|Logano's day ruined.|
The Team Penske driver was running a solid second behind teammate and eventual winner Brad Keselowski with just 88 laps remaining, before an on-track incident with the lapped car of 72-year old Morgan Shepherd ended his hopes for Victory Lane.
Shepherd was a whopping 16 laps down at the time, after qualifying slowest in the 43-car field, 2.2 seconds off Kyle Busch’s pole speed. His time was a quarter of a second slower than that of the 42nd-place qualifier, Timmy Hill, and he ran 20-30 mph off the pace from the outset before losing the handle, drifting up the track and wrecking Logano.
“I just gotten taken out by the slowest car out there,” said an incredulous Logano afterward. “You'd think there would be some courtesy to the leaders, (but) I guess not. I feel there should be a driver's test, but I guess there isn't.''
For his part, Shepherd complained about the handling of his Circle Sport Racing Chevrolet after the wreck, saying via in-car radio, “Guys, I can't hang on to this thing. (It’s) spinning out going into the corner. It doesn't take much for somebody to get up against me and pull this thing around."
|Shepherd's run will inspire debate.|
Sunday’s incident will almost certainly re-ignite the debate over the need for further age restrictions in NASCAR. At present, the sanctioning body mandates only a minimum age for national series competition, while requiring drivers to prove their mettle on smaller tracks before being cleared to race on superspeedways. There is no maximum age limit, however, and drivers like Shepherd who have competed for decades routinely receive the green light to continue racing for as long as they like, provided they pass a simple, pre-season physical examination. Aging drivers are not required by the sanctioning body to prove they can skill perform at a high level behind the wheel, and in light of Sunday’s incident, the time for such requirements may finally have come.
This is not the first time in recent seasons that Shepherd has served as a rolling road block. Last fall, he struggled mightily at the Loudon speed plant in equipment that was admittedly not up to snuff. Unfortunately, the results were the same this time around, despite driving for a Circle Sport Racing team that performed well the previous week at Daytona International Speedway with driver Bobby Labonte. Shepherd was embarrassingly slow again Sunday and consistently impeded the progress of the leaders before ending Logano’s bid for Victory Lane in an incident that quite simply should never have happened.

[Page images and extracted text]
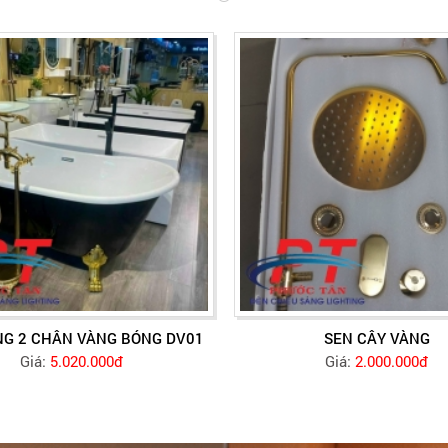
NG 2 CHÂN VÀNG BÓNG DV01
SEN CÂY VÀNG
Giá:
5.020.000đ
Giá:
2.000.000đ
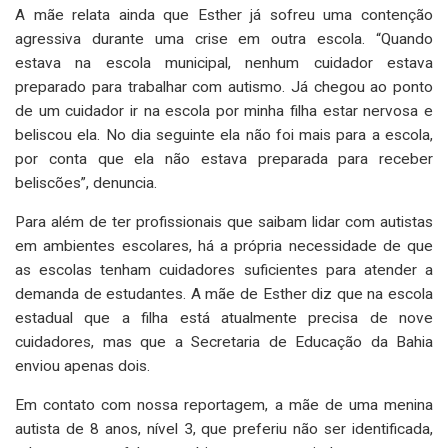
A mãe relata ainda que Esther já sofreu uma contenção
agressiva durante uma crise em outra escola. “Quando
estava na escola municipal, nenhum cuidador estava
preparado para trabalhar com autismo. Já chegou ao ponto
de um cuidador ir na escola por minha filha estar nervosa e
beliscou ela. No dia seguinte ela não foi mais para a escola,
por conta que ela não estava preparada para receber
beliscões”, denuncia.
Para além de ter profissionais que saibam lidar com autistas
em ambientes escolares, há a própria necessidade de que
as escolas tenham cuidadores suficientes para atender a
demanda de estudantes. A mãe de Esther diz que na escola
estadual que a filha está atualmente precisa de nove
cuidadores, mas que a Secretaria de Educação da Bahia
enviou apenas dois.
Em contato com nossa reportagem, a mãe de uma menina
autista de 8 anos, nível 3, que preferiu não ser identificada,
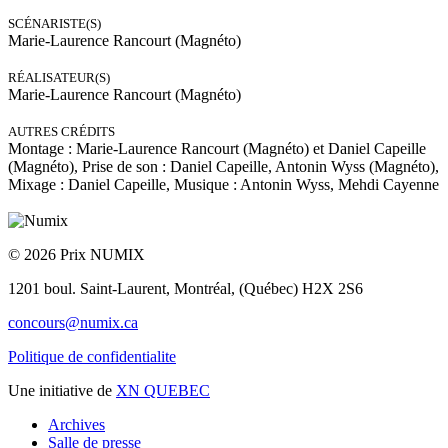
SCÉNARISTE(S)
Marie-Laurence Rancourt (Magnéto)
RÉALISATEUR(S)
Marie-Laurence Rancourt (Magnéto)
AUTRES CRÉDITS
Montage : Marie-Laurence Rancourt (Magnéto) et Daniel Capeille
(Magnéto), Prise de son : Daniel Capeille, Antonin Wyss (Magnéto),
Mixage : Daniel Capeille, Musique : Antonin Wyss, Mehdi Cayenne
© 2026 Prix NUMIX
1201 boul. Saint-Laurent,
Montréal, (Québec) H2X 2S6
concours@numix.ca
Politique de confidentialite
Une initiative de
XN QUEBEC
Archives
Salle de presse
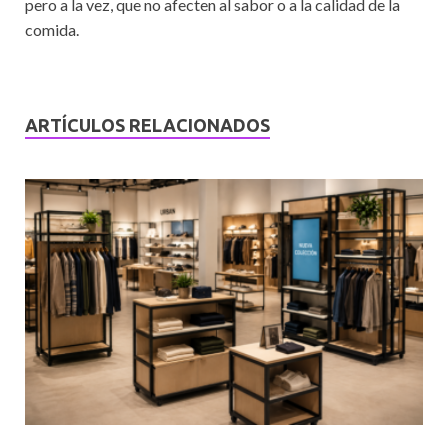
pero a la vez, que no afecten al sabor o a la calidad de la
comida.
ARTÍCULOS RELACIONADOS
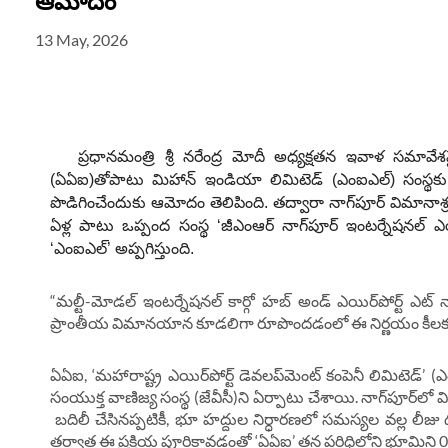
ఆమోదం
13 May, 2026
ప్రధానమంత్రి శ్రీ నరేంద్ర మోదీ అధ్యక్షతన ఇవాళ సమావే
(ఏఏఐ)తోపాటు మిహాన్ ఇండియా లిమిటెడ్ (ఎంఐఎల్‌) సంస్థక
పొడిగించేందుకు ఆమోదం తెలిపింది. తద్వారా నాగ్‌పూర్ విమానాశ
ఏళ్ల పాటు ఒప్పంద సంస్థ ‘జీఎంఆర్ నాగ్‌పూర్ ఇంటర్నేషనల్ ఎయిర్
‘ఎంఐఎల్‌’ అప్పగిస్తుంది.
“మల్టీ-మోడల్ ఇంటర్నేషనల్ కార్గో హబ్ అండ్ ఎయిర్‌పోర్ట్ ఎట్ నా
ప్రాంతీయ విమానయాన కూడలిగా రూపొందడంలో ఈ నిర్ణయం కీలక మ
ఏఏఐ, ‘మహారాష్ట్ర ఎయిర్‌పోర్ట్ డెవలప్‌మెంట్ కంపెనీ లిమిటెడ్’ 
సంయుక్త వాణిజ్య సంస్థ (జేవీసీ)ని ఏర్పాటు చేశాయి. నాగ్‌పూర్
బదిలీ చేసినప్పటికీ, భూ హద్దుల నిర్ధారణలో సమస్యల వల్ల లీజు 
తర్వాత ఈ ప్రక్రియ పూర్తికావడంతో ‘ఏఏఐ’ తన పరిధిలోని భూమిని 0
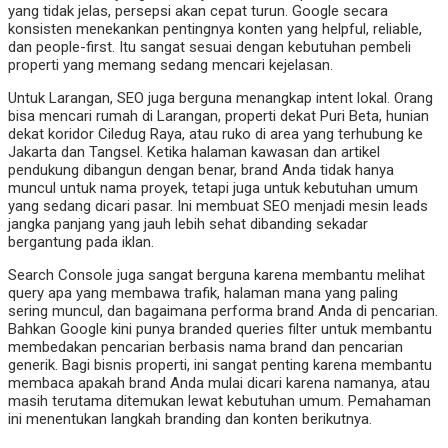
yang tidak jelas, persepsi akan cepat turun. Google secara
konsisten menekankan pentingnya konten yang helpful, reliable,
dan people-first. Itu sangat sesuai dengan kebutuhan pembeli
properti yang memang sedang mencari kejelasan.
Untuk Larangan, SEO juga berguna menangkap intent lokal. Orang
bisa mencari rumah di Larangan, properti dekat Puri Beta, hunian
dekat koridor Ciledug Raya, atau ruko di area yang terhubung ke
Jakarta dan Tangsel. Ketika halaman kawasan dan artikel
pendukung dibangun dengan benar, brand Anda tidak hanya
muncul untuk nama proyek, tetapi juga untuk kebutuhan umum
yang sedang dicari pasar. Ini membuat SEO menjadi mesin leads
jangka panjang yang jauh lebih sehat dibanding sekadar
bergantung pada iklan.
Search Console juga sangat berguna karena membantu melihat
query apa yang membawa trafik, halaman mana yang paling
sering muncul, dan bagaimana performa brand Anda di pencarian.
Bahkan Google kini punya branded queries filter untuk membantu
membedakan pencarian berbasis nama brand dan pencarian
generik. Bagi bisnis properti, ini sangat penting karena membantu
membaca apakah brand Anda mulai dicari karena namanya, atau
masih terutama ditemukan lewat kebutuhan umum. Pemahaman
ini menentukan langkah branding dan konten berikutnya.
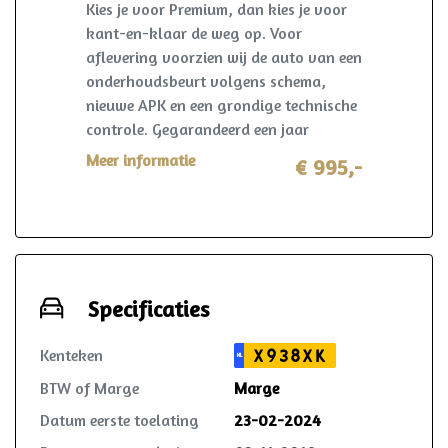
Kies je voor Premium, dan kies je voor
kant-en-klaar de weg op. Voor
aflevering voorzien wij de auto van een
onderhoudsbeurt volgens schema,
nieuwe APK en een grondige technische
controle. Gegarandeerd een jaar
onderhoudsvrij rijden. Ook krijg je 6
Meer informatie
€ 995,-
maanden AutoHuis24 garantie op deze
auto. Mocht er zich in deze periode toch
iets voorzien? Dan wordt dit opgelost
volgens de heldere voorwaarden, waar
ook in Nederland. Reparatie mag in
overleg zelfs plaatsvinden bij de lokale
Specificaties
garage!
Kenteken
X938XK
NL
BTW of Marge
Marge
Datum eerste toelating
23-02-2024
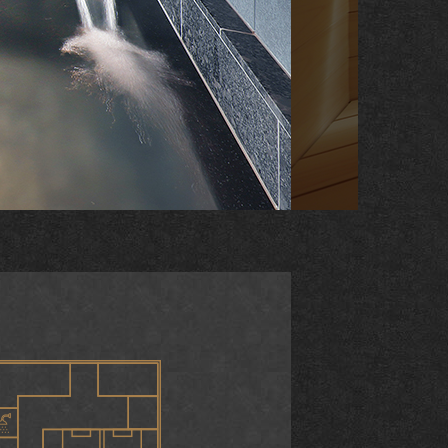
予約確認・変更・キャンセル
会員限定プラン
問い合わ
新規会員登録
会員登録内容の確認
パスワード再発行はこちら
ー
夜間緊急連絡先
数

Exercise: Copy the part of the racing article that begins with the words "This is not" and ends with "never have happened.", changing "rolling road block" to "moving roadblock".

Reply:
This is not the first time in recent seasons that Shepherd has served as a moving roadblock. Last fall, he struggled mightily at the Loudon speed plant in equipment that was admittedly not up to snuff. Unfortunately, the results were the same this time around, despite driving for a Circle Sport Racing team that performed well the previous week at Daytona International Speedway with driver Bobby Labonte. Shepherd was embarrassingly slow again Sunday and consistently impeded the progress of the leaders before ending Logano’s bid for Victory Lane in an incident that quite simply should never have happened.